• on May 28, 2018

Never Lonely Again (John 14:16-23) Print Version

The St. Paul’s Pulpit

Never Lonely Again

A Sermon

Delivered on May 27, 2018, by

Rev. S. Randall Toms, Ph.D. at

 St. Paul’s Anglican Church, Baton Rouge, LA

 

And I will pray the Father, and he shall give you another Comforter, that he may abide with you for ever;   Even the Spirit of truth; whom the world cannot receive, because it seeth him not, neither knoweth him: but ye know him; for he dwelleth with you, and shall be in you. I will not leave you comfortless: I will come to you. Yet a little while, and the world seeth me no more; but ye see me: because I live, ye shall live also. At that day ye shall know that I am in my Father, and ye in me, and I in you. He that hath my commandments, and keepeth them, he it is that loveth me: and he that loveth me shall be loved of my Father, and I will love him, and will manifest myself to him. Judas saith unto him, not Iscariot, Lord, how is it that thou wilt manifest thyself unto us, and not unto the world? Jesus answered and said unto him, If a man love me, he will keep my words: and my Father will love him, and we will come unto him, and make our abode with him. (John 14:16-23)

:: ENTRIES PROVIDED ::
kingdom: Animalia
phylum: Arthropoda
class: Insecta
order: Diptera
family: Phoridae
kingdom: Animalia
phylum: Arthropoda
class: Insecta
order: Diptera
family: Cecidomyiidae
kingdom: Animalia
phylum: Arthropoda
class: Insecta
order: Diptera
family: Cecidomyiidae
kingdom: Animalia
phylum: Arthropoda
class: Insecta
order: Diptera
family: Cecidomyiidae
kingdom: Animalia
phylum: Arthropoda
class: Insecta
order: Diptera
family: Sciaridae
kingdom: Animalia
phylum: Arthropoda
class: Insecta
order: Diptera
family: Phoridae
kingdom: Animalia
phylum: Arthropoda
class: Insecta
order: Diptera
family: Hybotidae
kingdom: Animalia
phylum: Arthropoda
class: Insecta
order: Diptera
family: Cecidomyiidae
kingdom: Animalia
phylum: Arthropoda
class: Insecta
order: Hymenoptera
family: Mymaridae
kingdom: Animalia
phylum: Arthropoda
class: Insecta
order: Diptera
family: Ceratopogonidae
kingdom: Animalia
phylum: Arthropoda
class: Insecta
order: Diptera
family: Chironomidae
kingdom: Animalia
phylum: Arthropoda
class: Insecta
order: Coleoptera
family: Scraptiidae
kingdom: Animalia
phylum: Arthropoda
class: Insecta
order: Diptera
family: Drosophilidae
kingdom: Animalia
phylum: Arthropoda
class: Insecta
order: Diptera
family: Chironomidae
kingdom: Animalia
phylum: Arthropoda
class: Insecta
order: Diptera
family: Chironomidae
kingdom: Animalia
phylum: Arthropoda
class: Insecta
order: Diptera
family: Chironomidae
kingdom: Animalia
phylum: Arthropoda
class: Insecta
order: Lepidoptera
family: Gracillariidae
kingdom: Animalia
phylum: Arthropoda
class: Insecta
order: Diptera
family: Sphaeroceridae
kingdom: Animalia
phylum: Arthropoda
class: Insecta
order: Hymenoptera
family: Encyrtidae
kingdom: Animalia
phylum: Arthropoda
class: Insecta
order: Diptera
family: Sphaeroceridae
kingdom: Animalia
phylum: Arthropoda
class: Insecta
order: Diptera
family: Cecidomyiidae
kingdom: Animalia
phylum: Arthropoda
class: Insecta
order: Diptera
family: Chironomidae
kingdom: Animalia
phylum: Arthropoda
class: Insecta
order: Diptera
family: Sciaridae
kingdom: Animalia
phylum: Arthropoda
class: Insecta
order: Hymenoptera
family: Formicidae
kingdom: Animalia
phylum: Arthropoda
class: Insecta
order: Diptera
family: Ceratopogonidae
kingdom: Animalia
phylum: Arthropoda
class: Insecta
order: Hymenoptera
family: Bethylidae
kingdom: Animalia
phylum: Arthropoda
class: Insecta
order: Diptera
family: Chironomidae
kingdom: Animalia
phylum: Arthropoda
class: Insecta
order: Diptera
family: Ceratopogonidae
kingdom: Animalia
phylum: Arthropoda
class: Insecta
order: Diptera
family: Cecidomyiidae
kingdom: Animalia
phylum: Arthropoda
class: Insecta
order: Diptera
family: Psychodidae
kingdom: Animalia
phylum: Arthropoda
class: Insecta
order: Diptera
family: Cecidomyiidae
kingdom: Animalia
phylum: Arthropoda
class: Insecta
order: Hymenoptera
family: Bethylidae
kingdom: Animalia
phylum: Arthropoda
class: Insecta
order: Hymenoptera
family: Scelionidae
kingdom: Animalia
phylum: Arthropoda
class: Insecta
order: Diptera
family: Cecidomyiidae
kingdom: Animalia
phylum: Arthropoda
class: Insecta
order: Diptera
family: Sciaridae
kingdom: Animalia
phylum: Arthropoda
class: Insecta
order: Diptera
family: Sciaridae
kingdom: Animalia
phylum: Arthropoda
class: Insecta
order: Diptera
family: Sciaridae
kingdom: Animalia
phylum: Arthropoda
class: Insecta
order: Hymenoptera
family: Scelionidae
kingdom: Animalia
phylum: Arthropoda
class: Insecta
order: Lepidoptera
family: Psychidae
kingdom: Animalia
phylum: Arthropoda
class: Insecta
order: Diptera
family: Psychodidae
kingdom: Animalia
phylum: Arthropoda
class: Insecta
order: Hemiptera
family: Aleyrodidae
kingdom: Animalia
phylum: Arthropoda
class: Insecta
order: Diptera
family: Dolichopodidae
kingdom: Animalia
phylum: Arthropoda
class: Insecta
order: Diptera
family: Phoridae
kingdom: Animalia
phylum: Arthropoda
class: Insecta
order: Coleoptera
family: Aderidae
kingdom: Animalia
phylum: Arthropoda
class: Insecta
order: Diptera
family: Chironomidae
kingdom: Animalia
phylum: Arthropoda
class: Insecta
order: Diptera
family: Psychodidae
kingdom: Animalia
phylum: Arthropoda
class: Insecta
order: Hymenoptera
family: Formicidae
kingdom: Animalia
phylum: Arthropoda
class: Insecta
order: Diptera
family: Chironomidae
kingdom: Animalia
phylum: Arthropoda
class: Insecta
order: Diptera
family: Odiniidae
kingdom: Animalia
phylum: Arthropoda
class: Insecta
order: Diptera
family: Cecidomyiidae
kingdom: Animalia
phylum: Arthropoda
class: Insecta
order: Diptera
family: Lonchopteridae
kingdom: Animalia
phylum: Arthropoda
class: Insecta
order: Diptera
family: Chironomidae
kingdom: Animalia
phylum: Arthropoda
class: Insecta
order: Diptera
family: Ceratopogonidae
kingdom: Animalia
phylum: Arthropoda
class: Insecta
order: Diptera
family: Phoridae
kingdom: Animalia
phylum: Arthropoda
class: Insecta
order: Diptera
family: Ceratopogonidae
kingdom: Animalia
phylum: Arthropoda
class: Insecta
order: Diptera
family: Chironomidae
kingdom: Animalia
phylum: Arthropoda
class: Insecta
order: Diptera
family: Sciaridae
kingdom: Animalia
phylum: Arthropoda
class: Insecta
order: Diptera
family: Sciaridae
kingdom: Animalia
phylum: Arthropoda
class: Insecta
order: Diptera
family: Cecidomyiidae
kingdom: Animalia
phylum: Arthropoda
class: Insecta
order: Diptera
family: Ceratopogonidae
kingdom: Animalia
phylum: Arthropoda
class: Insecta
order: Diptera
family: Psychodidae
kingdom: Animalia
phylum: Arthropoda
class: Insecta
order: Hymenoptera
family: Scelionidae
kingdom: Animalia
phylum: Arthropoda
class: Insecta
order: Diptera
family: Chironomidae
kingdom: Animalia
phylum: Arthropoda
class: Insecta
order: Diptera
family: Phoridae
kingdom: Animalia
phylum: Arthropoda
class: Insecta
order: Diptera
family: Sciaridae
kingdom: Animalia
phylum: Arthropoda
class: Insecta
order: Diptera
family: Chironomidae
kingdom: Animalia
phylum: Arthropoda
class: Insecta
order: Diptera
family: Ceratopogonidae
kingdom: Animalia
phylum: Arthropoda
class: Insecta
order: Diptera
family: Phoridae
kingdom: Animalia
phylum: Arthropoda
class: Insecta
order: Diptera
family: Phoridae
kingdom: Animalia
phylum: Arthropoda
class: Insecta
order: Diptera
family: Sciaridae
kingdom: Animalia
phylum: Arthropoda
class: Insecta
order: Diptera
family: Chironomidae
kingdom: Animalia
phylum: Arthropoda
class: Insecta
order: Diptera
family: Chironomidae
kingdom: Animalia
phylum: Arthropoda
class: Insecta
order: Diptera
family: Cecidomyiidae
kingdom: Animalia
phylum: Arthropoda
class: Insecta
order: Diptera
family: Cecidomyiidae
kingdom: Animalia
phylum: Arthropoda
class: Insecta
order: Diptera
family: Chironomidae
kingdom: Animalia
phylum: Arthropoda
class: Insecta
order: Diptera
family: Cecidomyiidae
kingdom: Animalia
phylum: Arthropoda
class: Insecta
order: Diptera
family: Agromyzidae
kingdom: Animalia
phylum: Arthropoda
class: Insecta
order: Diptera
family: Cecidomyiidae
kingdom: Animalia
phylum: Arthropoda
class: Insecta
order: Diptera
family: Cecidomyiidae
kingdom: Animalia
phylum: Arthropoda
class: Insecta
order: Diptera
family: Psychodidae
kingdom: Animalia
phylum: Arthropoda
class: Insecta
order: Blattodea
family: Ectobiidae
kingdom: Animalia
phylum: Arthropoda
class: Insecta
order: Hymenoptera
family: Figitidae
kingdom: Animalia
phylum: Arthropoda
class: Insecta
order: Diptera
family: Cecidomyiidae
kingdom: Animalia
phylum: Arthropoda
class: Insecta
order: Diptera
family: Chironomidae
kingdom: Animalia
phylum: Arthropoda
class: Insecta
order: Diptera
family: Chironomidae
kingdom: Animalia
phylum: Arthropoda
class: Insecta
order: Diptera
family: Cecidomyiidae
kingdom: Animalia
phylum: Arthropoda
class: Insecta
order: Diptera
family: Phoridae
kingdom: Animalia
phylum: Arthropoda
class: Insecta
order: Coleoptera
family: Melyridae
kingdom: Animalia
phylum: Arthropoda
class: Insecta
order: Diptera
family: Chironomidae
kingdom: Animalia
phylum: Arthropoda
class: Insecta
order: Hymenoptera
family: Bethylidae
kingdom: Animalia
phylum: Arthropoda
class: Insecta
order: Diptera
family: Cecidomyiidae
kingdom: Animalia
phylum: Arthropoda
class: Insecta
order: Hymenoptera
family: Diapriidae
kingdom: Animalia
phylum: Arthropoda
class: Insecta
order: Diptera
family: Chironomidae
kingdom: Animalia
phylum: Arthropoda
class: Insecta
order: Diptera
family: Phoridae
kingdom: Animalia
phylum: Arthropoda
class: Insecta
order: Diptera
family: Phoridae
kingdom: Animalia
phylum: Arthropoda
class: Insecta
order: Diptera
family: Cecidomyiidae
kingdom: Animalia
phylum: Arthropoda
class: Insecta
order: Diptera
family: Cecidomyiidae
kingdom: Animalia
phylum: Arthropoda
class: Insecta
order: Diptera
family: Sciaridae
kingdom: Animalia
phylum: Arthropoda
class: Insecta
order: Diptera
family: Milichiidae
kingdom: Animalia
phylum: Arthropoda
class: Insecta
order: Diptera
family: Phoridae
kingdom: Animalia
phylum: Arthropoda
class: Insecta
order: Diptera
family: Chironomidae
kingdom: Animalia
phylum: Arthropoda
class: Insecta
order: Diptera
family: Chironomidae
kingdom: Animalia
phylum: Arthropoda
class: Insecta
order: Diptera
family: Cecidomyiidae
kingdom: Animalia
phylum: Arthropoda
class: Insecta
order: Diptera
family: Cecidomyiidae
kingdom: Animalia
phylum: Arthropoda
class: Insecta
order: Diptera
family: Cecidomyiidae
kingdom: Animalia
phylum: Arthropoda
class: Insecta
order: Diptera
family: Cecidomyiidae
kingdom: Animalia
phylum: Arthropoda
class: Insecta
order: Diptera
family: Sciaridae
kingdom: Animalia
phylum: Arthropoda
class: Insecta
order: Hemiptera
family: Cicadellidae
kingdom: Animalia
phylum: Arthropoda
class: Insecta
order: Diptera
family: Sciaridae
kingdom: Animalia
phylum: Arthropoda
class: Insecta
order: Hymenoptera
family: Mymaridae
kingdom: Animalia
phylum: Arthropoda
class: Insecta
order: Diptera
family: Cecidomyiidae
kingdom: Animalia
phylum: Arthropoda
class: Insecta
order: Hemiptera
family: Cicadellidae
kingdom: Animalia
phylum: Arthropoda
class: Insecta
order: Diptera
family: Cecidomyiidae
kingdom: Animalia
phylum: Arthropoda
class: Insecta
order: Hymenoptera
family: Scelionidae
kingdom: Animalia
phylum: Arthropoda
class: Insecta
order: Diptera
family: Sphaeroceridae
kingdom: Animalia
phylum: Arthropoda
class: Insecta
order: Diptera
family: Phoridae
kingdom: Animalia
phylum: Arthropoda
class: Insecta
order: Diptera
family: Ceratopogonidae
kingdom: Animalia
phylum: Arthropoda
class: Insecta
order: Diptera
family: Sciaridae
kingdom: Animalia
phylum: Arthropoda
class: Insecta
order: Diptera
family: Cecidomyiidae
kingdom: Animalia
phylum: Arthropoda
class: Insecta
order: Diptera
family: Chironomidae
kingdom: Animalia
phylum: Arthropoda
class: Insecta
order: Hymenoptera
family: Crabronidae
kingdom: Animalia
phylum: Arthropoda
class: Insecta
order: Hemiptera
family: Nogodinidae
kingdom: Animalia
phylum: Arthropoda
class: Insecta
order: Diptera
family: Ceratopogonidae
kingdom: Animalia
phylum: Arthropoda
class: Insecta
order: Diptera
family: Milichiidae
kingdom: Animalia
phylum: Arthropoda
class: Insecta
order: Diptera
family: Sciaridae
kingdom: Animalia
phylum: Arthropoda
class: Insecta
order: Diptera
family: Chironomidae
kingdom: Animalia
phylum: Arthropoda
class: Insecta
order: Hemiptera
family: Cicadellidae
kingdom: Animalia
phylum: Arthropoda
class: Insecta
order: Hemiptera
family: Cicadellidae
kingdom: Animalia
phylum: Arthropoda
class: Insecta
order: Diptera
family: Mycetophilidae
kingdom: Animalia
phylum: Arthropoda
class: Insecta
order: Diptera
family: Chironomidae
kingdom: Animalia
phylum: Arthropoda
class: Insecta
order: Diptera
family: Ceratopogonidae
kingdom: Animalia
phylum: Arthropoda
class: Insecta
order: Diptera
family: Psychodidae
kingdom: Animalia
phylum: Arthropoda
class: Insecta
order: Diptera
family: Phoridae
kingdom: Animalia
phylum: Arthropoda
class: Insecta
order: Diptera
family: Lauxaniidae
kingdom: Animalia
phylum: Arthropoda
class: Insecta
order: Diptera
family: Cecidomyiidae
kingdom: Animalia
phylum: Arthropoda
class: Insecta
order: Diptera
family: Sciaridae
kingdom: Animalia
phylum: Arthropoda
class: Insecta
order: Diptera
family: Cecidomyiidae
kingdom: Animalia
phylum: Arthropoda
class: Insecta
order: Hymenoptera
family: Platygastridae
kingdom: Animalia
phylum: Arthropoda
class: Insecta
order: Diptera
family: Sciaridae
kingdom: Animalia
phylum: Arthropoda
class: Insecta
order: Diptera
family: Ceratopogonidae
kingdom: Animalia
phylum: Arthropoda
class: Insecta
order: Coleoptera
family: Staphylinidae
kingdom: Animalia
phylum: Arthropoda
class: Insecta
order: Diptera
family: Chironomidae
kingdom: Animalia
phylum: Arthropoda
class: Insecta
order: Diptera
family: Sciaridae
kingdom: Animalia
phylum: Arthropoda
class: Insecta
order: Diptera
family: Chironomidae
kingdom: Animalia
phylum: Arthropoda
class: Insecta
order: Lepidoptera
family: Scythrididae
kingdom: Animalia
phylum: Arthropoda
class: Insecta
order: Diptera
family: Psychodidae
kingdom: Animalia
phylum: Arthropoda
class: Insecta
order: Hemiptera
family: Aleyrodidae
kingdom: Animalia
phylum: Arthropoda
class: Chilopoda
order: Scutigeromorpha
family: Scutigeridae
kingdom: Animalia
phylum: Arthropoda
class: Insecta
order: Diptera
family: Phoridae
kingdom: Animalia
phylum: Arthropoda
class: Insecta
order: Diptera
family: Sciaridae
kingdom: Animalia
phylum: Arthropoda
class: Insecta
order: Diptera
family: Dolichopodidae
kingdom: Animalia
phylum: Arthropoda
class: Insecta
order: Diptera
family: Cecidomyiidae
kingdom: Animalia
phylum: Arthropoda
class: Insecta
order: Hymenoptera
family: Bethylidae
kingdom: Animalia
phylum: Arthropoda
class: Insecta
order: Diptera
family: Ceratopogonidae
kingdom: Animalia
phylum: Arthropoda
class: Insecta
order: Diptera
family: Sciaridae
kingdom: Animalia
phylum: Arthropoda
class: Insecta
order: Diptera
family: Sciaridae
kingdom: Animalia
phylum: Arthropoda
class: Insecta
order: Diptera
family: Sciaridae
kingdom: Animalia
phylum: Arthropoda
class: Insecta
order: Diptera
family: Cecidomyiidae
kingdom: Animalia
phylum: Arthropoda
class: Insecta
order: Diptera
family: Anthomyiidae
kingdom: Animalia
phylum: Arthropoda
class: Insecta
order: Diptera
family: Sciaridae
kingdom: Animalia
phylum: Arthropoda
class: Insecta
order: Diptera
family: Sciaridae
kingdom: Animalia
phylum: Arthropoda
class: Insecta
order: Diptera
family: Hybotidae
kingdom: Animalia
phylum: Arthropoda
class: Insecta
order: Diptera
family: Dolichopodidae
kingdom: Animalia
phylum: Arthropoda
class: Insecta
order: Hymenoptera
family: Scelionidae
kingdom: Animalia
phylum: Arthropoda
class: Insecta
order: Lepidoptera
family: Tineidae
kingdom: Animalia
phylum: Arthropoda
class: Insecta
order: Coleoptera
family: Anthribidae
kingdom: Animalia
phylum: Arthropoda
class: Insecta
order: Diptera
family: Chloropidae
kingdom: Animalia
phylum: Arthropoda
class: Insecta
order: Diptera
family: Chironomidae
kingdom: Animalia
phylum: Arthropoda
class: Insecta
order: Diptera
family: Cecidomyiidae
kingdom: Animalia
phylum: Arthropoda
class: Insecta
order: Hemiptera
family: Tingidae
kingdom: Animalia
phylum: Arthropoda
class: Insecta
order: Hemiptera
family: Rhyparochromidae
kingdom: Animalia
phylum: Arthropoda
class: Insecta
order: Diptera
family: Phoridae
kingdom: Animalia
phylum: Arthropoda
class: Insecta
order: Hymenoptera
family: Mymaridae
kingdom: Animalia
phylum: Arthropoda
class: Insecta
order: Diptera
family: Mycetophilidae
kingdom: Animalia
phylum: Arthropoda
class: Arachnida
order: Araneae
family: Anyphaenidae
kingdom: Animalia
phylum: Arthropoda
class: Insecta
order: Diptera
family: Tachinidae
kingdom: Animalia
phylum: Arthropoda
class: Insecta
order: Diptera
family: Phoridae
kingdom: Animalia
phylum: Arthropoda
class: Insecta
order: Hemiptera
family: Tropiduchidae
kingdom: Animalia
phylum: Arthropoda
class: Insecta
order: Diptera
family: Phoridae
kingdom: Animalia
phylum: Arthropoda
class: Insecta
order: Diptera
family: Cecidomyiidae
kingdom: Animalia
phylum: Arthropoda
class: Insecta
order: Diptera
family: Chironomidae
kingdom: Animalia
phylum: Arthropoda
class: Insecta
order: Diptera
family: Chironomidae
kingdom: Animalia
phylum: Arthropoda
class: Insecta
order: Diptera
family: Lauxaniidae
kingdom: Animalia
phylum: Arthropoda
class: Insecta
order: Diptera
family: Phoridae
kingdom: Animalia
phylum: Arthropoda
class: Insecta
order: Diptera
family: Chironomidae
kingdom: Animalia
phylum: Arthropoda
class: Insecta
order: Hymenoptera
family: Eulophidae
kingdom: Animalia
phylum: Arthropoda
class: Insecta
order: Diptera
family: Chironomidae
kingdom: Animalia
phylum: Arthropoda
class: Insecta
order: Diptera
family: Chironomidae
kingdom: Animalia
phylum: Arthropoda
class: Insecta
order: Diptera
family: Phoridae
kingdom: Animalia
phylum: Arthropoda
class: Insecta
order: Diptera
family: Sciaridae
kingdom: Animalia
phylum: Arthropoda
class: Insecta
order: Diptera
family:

:: WHAT TO WORK ON ::
(a) Decide whether each of these statements agrees with the sermon page above, answering yes or no and quoting the words of the page that settle it: (i) The sermon was delivered on May 27, 2018. (ii) The quoted passage says the world knows the Spirit of truth. (iii) The Judas who questions Jesus in the passage is Judas Iscariot.
(b) Answer these questions from the sermon page above:
(i) At which church was the sermon delivered?
(ii) Who delivered it?
(iii) Which Bible passage does it quote?

:: THE RESULTS ::
(a)
(i) Yes: "Delivered on May 27, 2018, by"
(ii) No: "whom the world cannot receive, because it seeth him not, neither knoweth him"
(iii) No: "Judas saith unto him, not Iscariot"

(b)
(i) St. Paul's Anglican Church, Baton Rouge, LA
(ii) Rev. S. Randall Toms, Ph.D.
(iii) John 14:16-23